##### Material provided
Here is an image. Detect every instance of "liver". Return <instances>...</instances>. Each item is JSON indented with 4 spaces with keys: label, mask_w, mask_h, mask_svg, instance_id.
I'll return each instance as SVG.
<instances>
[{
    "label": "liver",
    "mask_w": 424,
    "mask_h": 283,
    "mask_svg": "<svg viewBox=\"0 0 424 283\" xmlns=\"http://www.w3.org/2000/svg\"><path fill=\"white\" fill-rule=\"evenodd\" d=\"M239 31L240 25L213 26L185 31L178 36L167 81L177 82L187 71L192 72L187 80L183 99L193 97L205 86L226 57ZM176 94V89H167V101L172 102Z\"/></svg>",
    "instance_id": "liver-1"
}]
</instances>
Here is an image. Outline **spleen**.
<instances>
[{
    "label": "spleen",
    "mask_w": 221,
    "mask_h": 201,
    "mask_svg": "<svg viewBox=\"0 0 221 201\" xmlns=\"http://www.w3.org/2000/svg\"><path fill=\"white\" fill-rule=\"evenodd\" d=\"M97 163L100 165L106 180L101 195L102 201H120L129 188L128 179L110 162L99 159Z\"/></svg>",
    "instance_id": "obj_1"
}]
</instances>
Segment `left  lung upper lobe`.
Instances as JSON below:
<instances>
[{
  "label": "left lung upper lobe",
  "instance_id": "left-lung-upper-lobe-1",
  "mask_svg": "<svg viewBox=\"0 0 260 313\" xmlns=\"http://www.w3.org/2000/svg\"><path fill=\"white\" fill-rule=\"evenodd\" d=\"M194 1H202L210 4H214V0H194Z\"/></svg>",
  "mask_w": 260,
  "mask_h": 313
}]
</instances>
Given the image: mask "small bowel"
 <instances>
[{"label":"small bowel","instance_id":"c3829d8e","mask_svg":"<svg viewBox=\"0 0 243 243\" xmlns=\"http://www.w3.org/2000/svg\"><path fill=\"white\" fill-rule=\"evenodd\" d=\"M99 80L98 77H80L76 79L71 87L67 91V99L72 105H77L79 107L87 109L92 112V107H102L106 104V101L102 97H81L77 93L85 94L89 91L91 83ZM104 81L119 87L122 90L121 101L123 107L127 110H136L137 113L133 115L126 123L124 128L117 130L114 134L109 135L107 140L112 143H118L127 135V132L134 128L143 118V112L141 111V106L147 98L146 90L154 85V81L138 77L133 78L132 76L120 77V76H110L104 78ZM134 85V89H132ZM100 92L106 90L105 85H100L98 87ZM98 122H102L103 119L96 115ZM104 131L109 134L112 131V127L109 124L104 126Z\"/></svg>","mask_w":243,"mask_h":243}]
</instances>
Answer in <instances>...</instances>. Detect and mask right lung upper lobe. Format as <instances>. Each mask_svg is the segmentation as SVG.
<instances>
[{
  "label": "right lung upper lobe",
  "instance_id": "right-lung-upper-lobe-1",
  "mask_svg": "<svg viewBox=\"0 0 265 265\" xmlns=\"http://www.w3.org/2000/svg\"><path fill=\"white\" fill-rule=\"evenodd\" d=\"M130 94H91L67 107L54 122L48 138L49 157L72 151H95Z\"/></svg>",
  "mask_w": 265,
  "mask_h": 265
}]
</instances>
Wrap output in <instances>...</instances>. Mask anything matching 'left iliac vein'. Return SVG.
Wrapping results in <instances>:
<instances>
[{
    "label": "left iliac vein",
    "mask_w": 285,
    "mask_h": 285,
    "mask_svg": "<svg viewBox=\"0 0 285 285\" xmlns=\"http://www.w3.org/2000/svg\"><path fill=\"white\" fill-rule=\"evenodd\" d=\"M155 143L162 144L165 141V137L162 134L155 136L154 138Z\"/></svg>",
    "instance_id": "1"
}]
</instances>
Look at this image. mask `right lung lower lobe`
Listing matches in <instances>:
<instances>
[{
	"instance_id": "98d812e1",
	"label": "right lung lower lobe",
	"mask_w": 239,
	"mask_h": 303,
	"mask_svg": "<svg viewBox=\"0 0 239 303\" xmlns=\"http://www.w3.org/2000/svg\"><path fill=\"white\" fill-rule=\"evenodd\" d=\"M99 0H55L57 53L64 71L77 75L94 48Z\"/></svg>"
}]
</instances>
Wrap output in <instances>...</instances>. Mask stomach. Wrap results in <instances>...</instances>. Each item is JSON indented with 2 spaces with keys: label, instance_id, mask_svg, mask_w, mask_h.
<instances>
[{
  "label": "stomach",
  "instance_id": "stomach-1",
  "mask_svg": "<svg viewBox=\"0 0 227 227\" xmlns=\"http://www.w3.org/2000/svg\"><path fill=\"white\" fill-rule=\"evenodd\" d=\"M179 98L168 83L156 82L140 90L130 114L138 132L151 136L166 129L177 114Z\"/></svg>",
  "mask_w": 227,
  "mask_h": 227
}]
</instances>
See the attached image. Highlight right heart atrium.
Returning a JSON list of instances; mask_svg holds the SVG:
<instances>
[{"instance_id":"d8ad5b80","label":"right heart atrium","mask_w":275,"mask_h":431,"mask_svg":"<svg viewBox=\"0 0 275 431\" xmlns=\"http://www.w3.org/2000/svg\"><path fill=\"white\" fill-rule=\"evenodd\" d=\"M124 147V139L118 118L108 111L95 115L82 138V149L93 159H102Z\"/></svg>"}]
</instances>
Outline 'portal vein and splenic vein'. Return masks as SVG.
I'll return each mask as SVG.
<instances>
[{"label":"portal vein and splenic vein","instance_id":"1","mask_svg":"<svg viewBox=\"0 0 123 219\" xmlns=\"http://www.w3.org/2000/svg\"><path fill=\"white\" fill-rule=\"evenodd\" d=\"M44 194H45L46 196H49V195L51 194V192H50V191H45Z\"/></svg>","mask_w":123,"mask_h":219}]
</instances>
##########
▸ **The request**: Select every line in the dataset records above that contains the string "Here", matching case exactly.

▸ **Solution below**:
Here is an image. Detect every instance of "liver". Return <instances>...</instances>. Each item is JSON indented with 4 spaces with keys: label, mask_w, mask_h, mask_svg, instance_id.
Here is an image. Outline **spleen**.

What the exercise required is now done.